The VM (domain) is running Ubuntu Xenial 16.04.1, and the image type is a qcow2. KVM is running on Debian Jessie 8.6.

Mounting the VMs Image

After searching for someone with a similar problem, I found this page which got me started.

Important: Be sure that your VM (domain) is shutdown before proceeding. (Follow steps 2-4 on that guide)

Once I got to step 6, I realized that they were using .img images instead of qcow2. Next, I found this page which showed me how to mount a qcow2 image to my host.
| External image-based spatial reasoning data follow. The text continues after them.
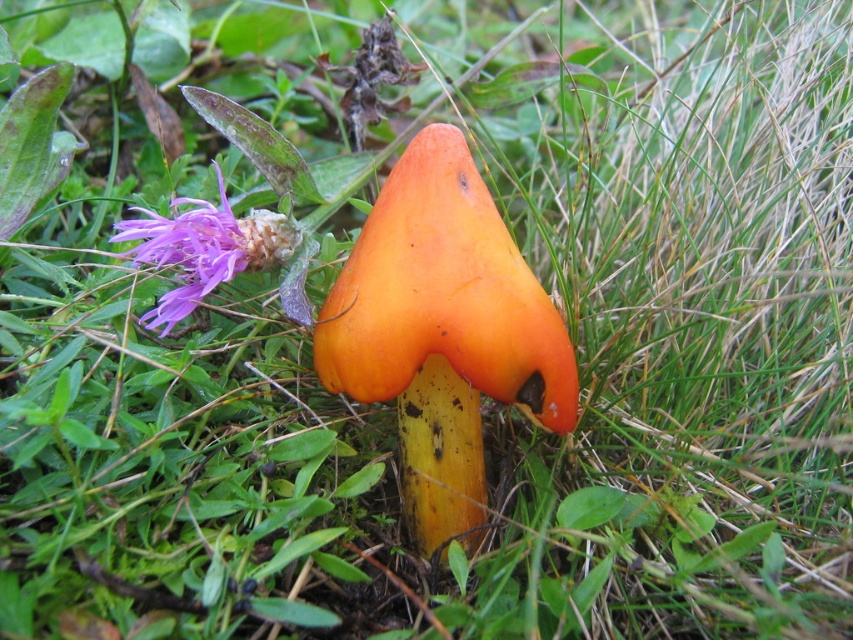
You are standing at the center of the grassy area and see the orange matte mushroom at center. If you walk straight ahead, will you reach the mushroom before walking 1 meter?

The position of orange matte mushroom at center is at point (444, 332), so the distance from the center to the mushroom is approximately 0.736 meters. Therefore, you will reach the orange matte mushroom at center before walking 1 meter.

You are a mycologist examining two orange mushrooms in the image. The first is the orange matte mushroom at center, and the second is the orange matte mushroom at upper left. Based on their positions, which one do you think has a larger cap width?

The orange matte mushroom at center might be wider than orange matte mushroom at upper left, so it likely has a larger cap width.

You are standing in a grassy area and see two orange matte mushrooms. One is at the center and the other is at the upper left. Which direction should you walk to go from the orange matte mushroom at upper left to the orange matte mushroom at center?

You should walk to the right to go from the orange matte mushroom at upper left to the orange matte mushroom at center since the orange matte mushroom at center is to the right of the orange matte mushroom at upper left.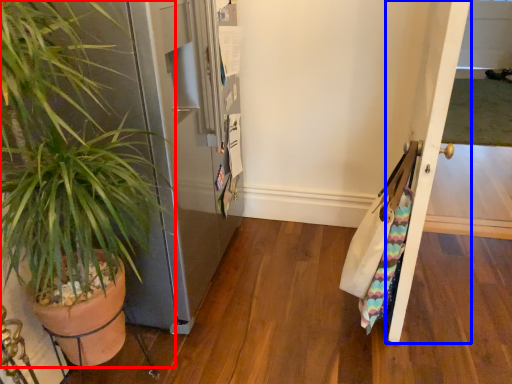
Question: Which of the following is the farthest to the observer, houseplant (highlighted by a red box) or door (highlighted by a blue box)?

Choices:
 (A) houseplant
 (B) door

Answer: (B)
Not knowing exactly how my images were set up, I started following the guide from the 4th paragraph “To mount qcow2 images …”

Here’s an example of the commands I ran

modprobe nbd max_part=63
qemu-nbd -c /dev/nbd0 <path to qcow2 image>
mkdir -p /mnt/image
mount /dev/nbd0p1 /mnt/image

Once I got to the next paragraph which talked about LVM, none of the commands worked, and I realized I wasn’t using LVM. At this point, I tried browsing to /mnt/image/ and saw that it had, in fact, mounted the image properly.

Editing /etc/shadow

So I went back to the original guide I found. Step 13 shows how to edit /etc/shadow to remove an account’s password.
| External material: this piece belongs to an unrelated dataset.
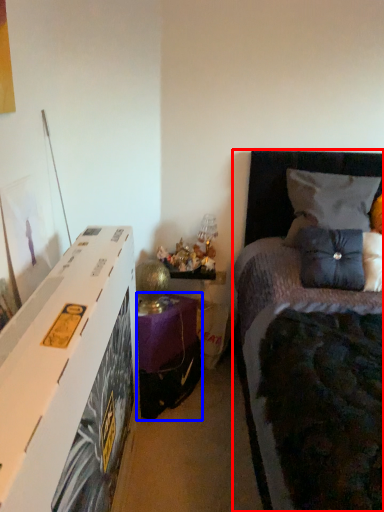
Question: Which point is closer to the camera, bed (highlighted by a red box) or nightstand (highlighted by a blue box)?

Choices:
 (A) bed
 (B) nightstand

Answer: (A)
Basically just remove the encrypted password. You can read more about /etc/password on this nixCraft page.

Example:
Old:

root:$8$gbwrd7.g/:5345:0:99999:7:::

New:

root::5345:0:99999:7:::

Important: To allow you to SSH into the machine, you’ll either need to go into /etc/ssh/sshd_config and enable empty passwords, or copy a public key into the user’s ~/.ssh/authorized_keys file. (I chose the latter.)

Unmount and cleanup

Now it’s time to unmount the disk from the system and qemu-nbd. To do that, run these two commands. In the second guide that I linked to, they mention running killall qemu-nbd instead of qemu-nbd -d /dev/nbd0. I don’t think that’s a good idea. Someone in the comments mentioned using the qemu-nbd -d command, which seems to properly disconnect the image.

umount /mnt/image 
qemu-nbd -d /dev/nbd0

Start the VM and Set a New Password

You can now start the VM using virsh start <domainname>

Once you are logged in, you can use the passwd command with no arguments to set a password for your account.